I. Der Kunde kann grundsätzlich binnen sieben Werktagen von einem im Fernabsatz geschlossenen Vertrag zurücktreten oder eine im Fernabsatz abgegebene Vertragserklärung widerrufen, wobei der Samstag nicht als Werktag zählt. Die Frist beginnt mit dem Tag des Eingangs des Kaufgegenstandes beim Kunden zu laufen. Die fristgerechte Absendung der Rücktritts- oder Widerrufserklärung reicht zur Fristwahrung aus. Sie hat auf dieselbe Weise zu erfolgen wie die Vertragserklärung bzw. das Anbot zum Vertragsabschluss.

II. Für den Fall von Lieferschwierigkeiten der Lieferanten des Verkäufers ist der Verkäufer zum Rücktritt berechtigt, der dem Kunden unverzüglich mitzuteilen ist.

III. Im Fall des Rücktritts hat der Verkäufer die vom Kunden geleisteten Zahlungen zu erstatten und den vom Kunden auf die Sache gemachten notwendigen und nützlichen Aufwand zu ersetzen.

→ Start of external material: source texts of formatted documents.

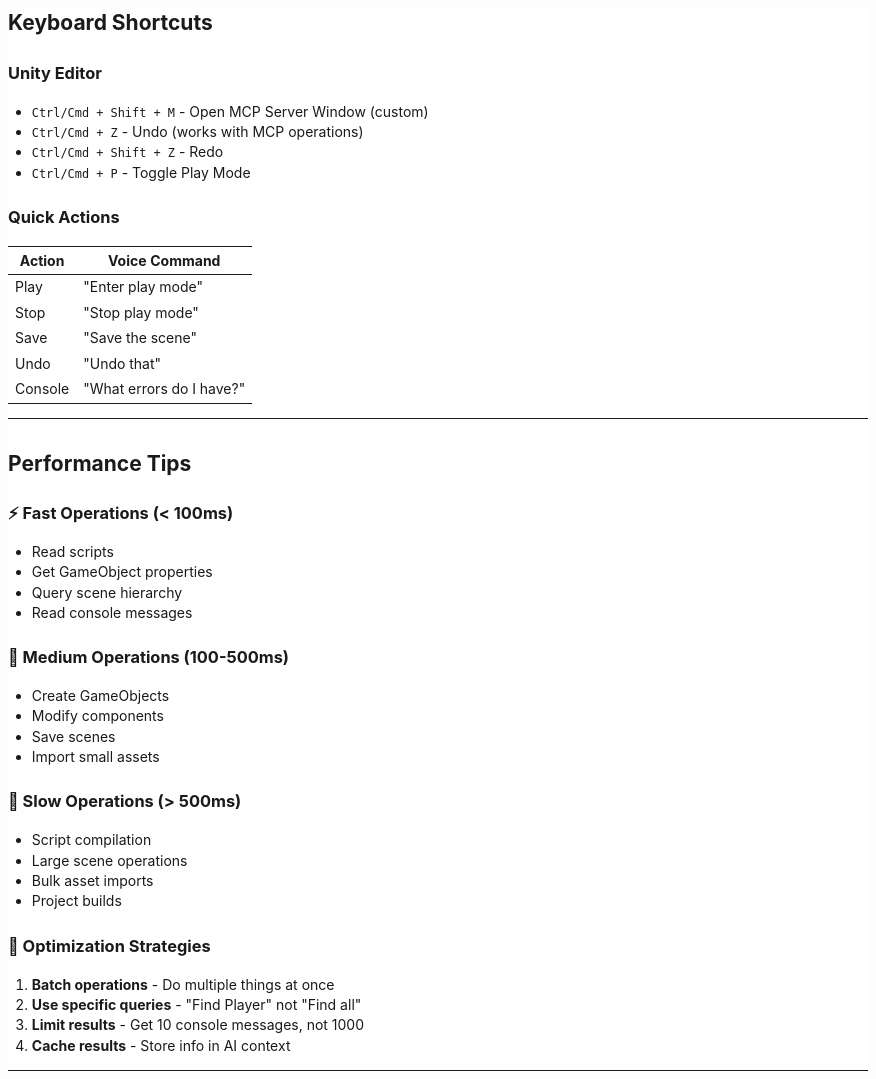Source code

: 
## Keyboard Shortcuts

### Unity Editor

- `Ctrl/Cmd + Shift + M` - Open MCP Server Window (custom)
- `Ctrl/Cmd + Z` - Undo (works with MCP operations)
- `Ctrl/Cmd + Shift + Z` - Redo
- `Ctrl/Cmd + P` - Toggle Play Mode

### Quick Actions

| Action | Voice Command |
|--------|---------------|
| Play | "Enter play mode" |
| Stop | "Stop play mode" |
| Save | "Save the scene" |
| Undo | "Undo that" |
| Console | "What errors do I have?" |

---

## Performance Tips

### ⚡ Fast Operations (< 100ms)

- Read scripts
- Get GameObject properties
- Query scene hierarchy
- Read console messages

### 🔄 Medium Operations (100-500ms)

- Create GameObjects
- Modify components
- Save scenes
- Import small assets

### 🐌 Slow Operations (> 500ms)

- Script compilation
- Large scene operations
- Bulk asset imports
- Project builds

### 🎯 Optimization Strategies

1. **Batch operations** - Do multiple things at once
2. **Use specific queries** - "Find Player" not "Find all"
3. **Limit results** - Get 10 console messages, not 1000
4. **Cache results** - Store info in AI context

---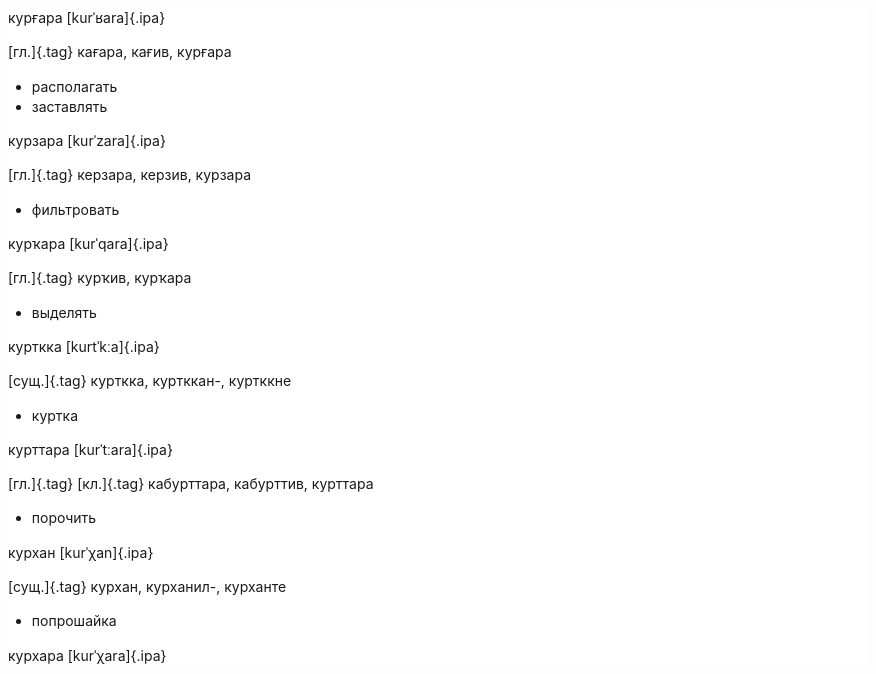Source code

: <div class='word'>

курғара [kurˈʁara]{.ipa}

[гл.]{.tag} кағара, кағив, курғара

-  располагать
-  заставлять

</div>

<div class='word'>

курзара [kurˈzara]{.ipa}

[гл.]{.tag} керзара, керзив, курзара

-  фильтровать

</div>

<div class='word'>

курҡара [kurˈqara]{.ipa}

[гл.]{.tag} курҡив, курҡара

-  выделять

</div>

<div class='word'>

курткка [kurtˈkːa]{.ipa}

[сущ.]{.tag} курткка, куртккан-, куртккне

-  куртка

</div>

<div class='word'>

курттара [kurˈtːara]{.ipa}

[гл.]{.tag} [кл.]{.tag} кабурттара, кабурттив, курттара

-  порочить

</div>

<div class='word'>

курхан [kurˈχan]{.ipa}

[сущ.]{.tag} курхан, курханил-, курханте

-  попрошайка

</div>

<div class='word'>

курхара [kurˈχara]{.ipa}
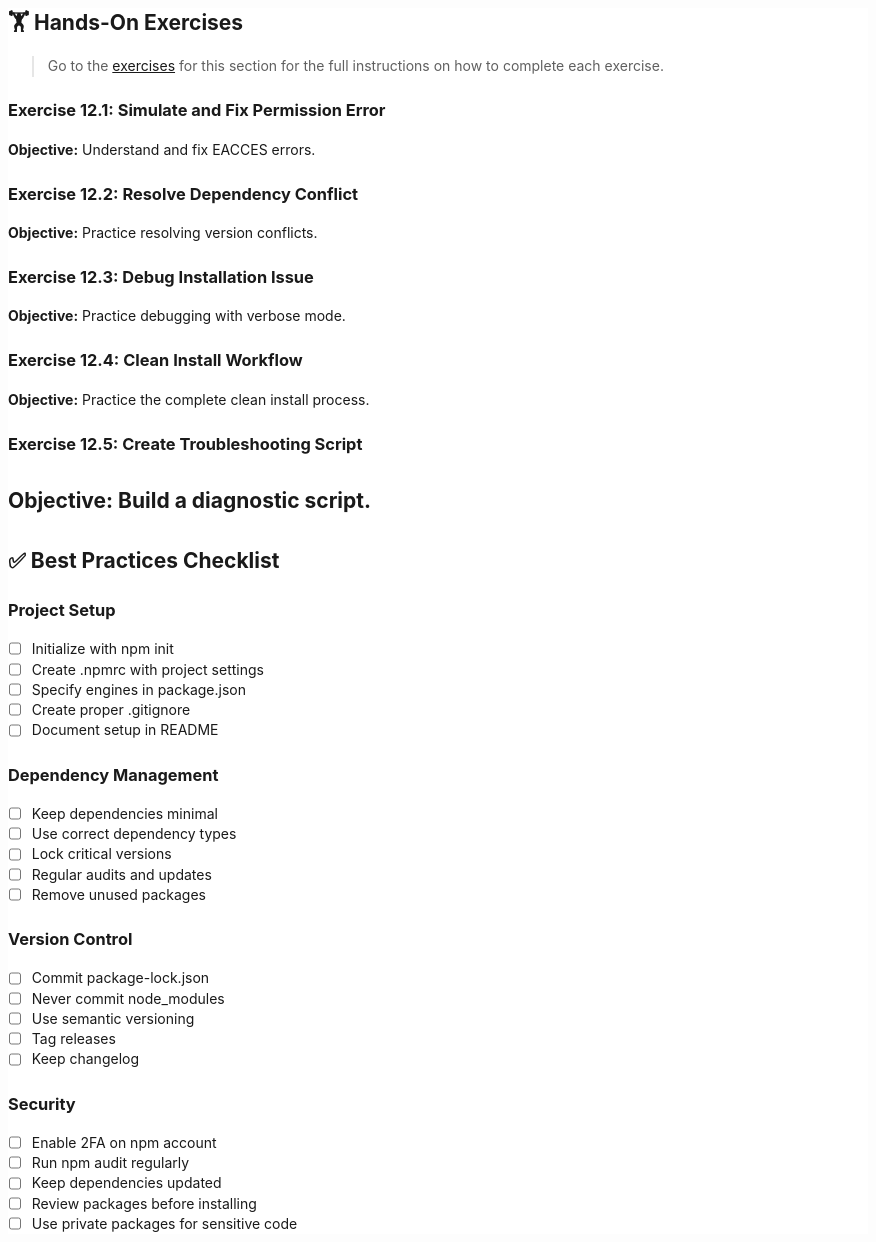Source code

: 
## 🏋️ Hands-On Exercises

>Go to the [exercises](/exercises/12-troubleshooting-exer.md) for this section for the full instructions on how to complete each exercise.

### Exercise 12.1: Simulate and Fix Permission Error

**Objective:** Understand and fix EACCES errors.

### Exercise 12.2: Resolve Dependency Conflict

**Objective:** Practice resolving version conflicts.

### Exercise 12.3: Debug Installation Issue

**Objective:** Practice debugging with verbose mode.

### Exercise 12.4: Clean Install Workflow

**Objective:** Practice the complete clean install process.

### Exercise 12.5: Create Troubleshooting Script

**Objective:** Build a diagnostic script.
---

## ✅ Best Practices Checklist

### Project Setup
- ☐ Initialize with npm init
- ☐ Create .npmrc with project settings
- ☐ Specify engines in package.json
- ☐ Create proper .gitignore
- ☐ Document setup in README

### Dependency Management
- ☐ Keep dependencies minimal
- ☐ Use correct dependency types
- ☐ Lock critical versions
- ☐ Regular audits and updates
- ☐ Remove unused packages

### Version Control
- ☐ Commit package-lock.json
- ☐ Never commit node_modules
- ☐ Use semantic versioning
- ☐ Tag releases
- ☐ Keep changelog

### Security
- ☐ Enable 2FA on npm account
- ☐ Run npm audit regularly
- ☐ Keep dependencies updated
- ☐ Review packages before installing
- ☐ Use private packages for sensitive code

IV. Der Kunde hat im Fall des Rücktritts die empfangenen Leistungen unverzüglich zurückzustellen um dem Unternehmer ein angemessenes Entgelt für die Benützung, einschließlich einer Entschädigung für eine damit verbundene Minderung des gemeinen Werts der Leistung, zu zahlen; die Übernahme der Leistungen in die Gewahrsame des Verbrauchers ist für sich allein nicht als Wertminderung anzusehen. Ein Rückbehaltungsrecht steht dem Kunden nicht zu. Weiteres hat der Kunde die unmittelbaren Kosten der Rücksendung des Kaufgegenstandes zu tragen.

V. Kein Rücktrittsrecht besteht bei Verträgen über Audio- oder Videoaufzeichnungen oder Software, sofern die gelieferten Sachen vom Verbraucher entsiegelt worden sind, sowie bei Verträgen über Zeitungen, Zeitschriften und Illustrierte mit Ausnahme von Verträgen über periodische Druckschriften.